What drew me to fragrance was how it connects something universal with something deeply personal. Everyone knows the feeling of smelling chlorine and suddenly remembering childhood summers at the pool, or catching a perfume that instantly brings someone to mind. Scent moves you in a way no visual medium can. It’s immediate, emotional, and completely involuntary.

At the same time, incense is a very specific part of my culture and upbringing. In Egypt and across the Arab world, burning incense is linked to ritual, cleansing, gathering, and protection. Every Friday, our home was filled with its warm smoke. This small but steady ritual shaped the atmosphere of my childhood. Those scents became emotional markers for home, safety, and tradition.

Aroma Story became a way to merge these two realities: the universal power of scent to trigger memory, and the cultural significance that fragrance holds in my life. Instead of illustrating my story visually, I wanted people to experience it as I do, through a scent that brings back an entire moment or feeling. It felt like the most honest way to translate something personal into a form others could feel for themselves.

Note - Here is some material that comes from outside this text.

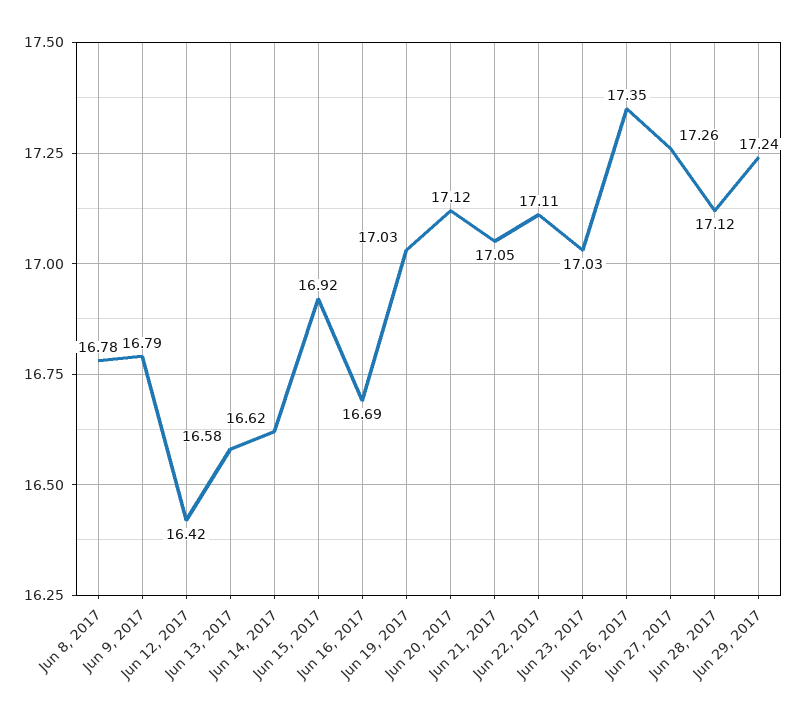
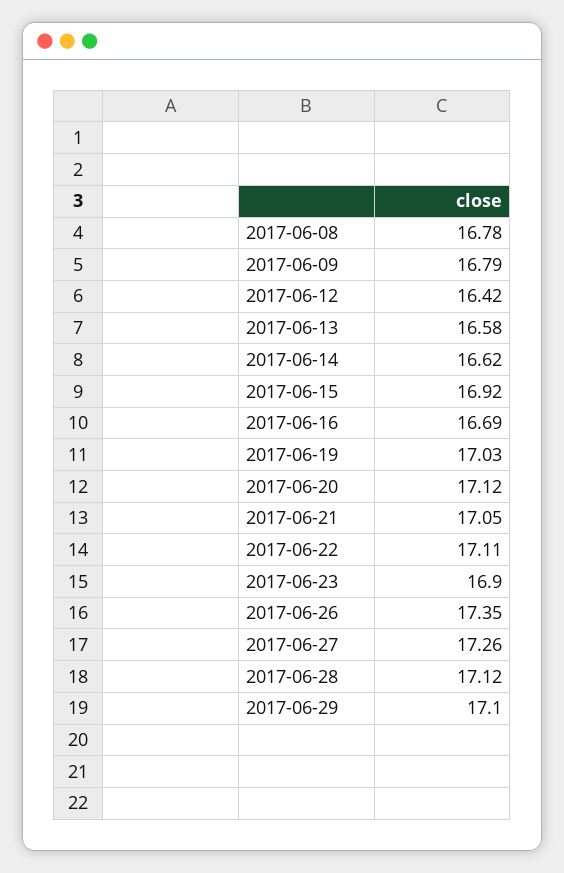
Jun 23, 2017: 17.03 -> 16.9
Jun 29, 2017: 17.24 -> 17.1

Nana Said | My Aroma Story–Art Direction

Each incense box carries its own geography, memory, and emotion – how did you approach choosing the scents, illustrations, colors, and bilingual typography to reflect those personal traits?

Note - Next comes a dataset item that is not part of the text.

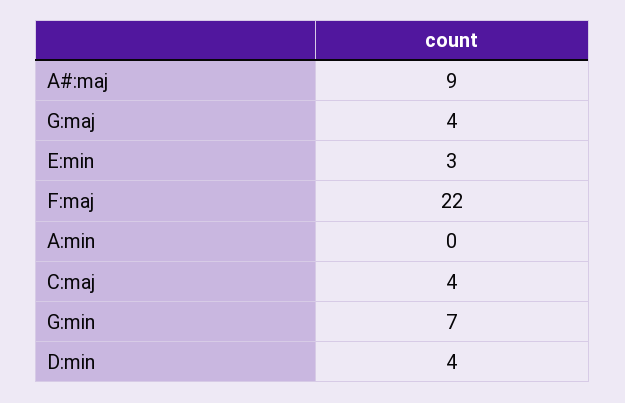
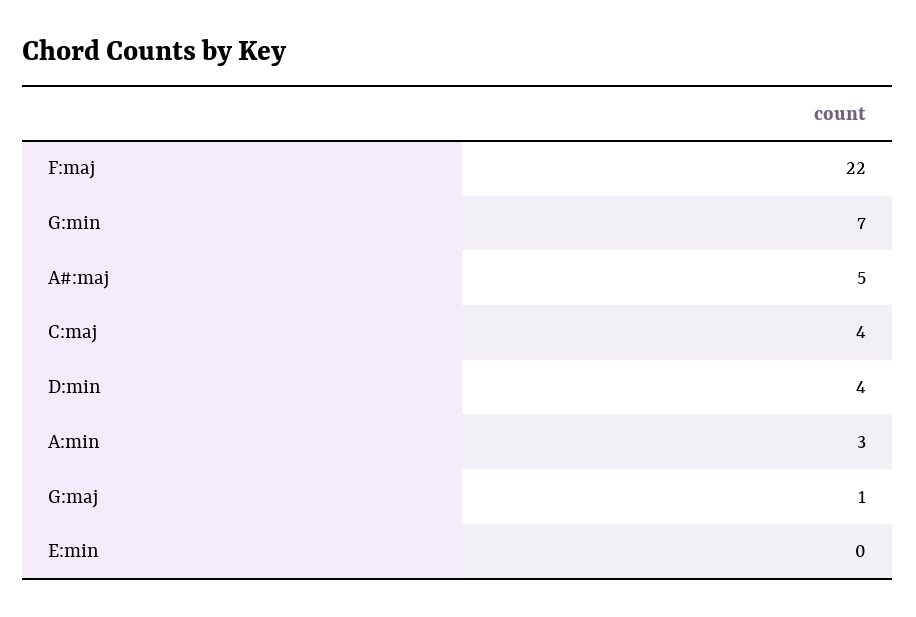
A#:maj: 9 -> 5
G:maj: 4 -> 1
E:min: 3 -> 0
A:min: 0 -> 3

Each scent in Aroma Story wasn’t chosen conceptually; it was the fragrance actually present when each trait emerged. Jasmine surrounded my earliest moments of curiosity, oud marked the period when boldness first formed, the ocean wind reflects the passion and clarity I feel near water, and incense connects to the rituals that shaped my sense of protection. The back of each box explains how each scent ties to a real memory.

Typography acts as a bridge between the past and the present. These traits were formed in Arabic-speaking countries, so Arabic represents the voice of the person who lived those moments. English represents the designer I am now, interpreting them through form. Bringing the two languages together allows the two selves to coexist and acknowledges their continuity.

The illustrations are reduced motifs that provide the visual cues that complete each narrative.

Nana Said | My Aroma Story–Art Direction

As you continue working in New York and evolving your practice, what kinds of stories, collaborations, or creative directions do you hope to explore next?

I’m drawn to collaborations where design becomes an extension of someone’s inner world. I want to art direct and build brands for artists and cultural practitioners who want a part of themselves embedded in the work, projects where identity and emotion lead the visual system. I’m also deeply interested in branding exhibitions and cultural spaces, where narrative, atmosphere, and material choices shape how people physically experience a story.

More broadly, I hope to explore creative directions that blur disciplines. Ultimately, I want to build work that feels both conceptual and deeply human.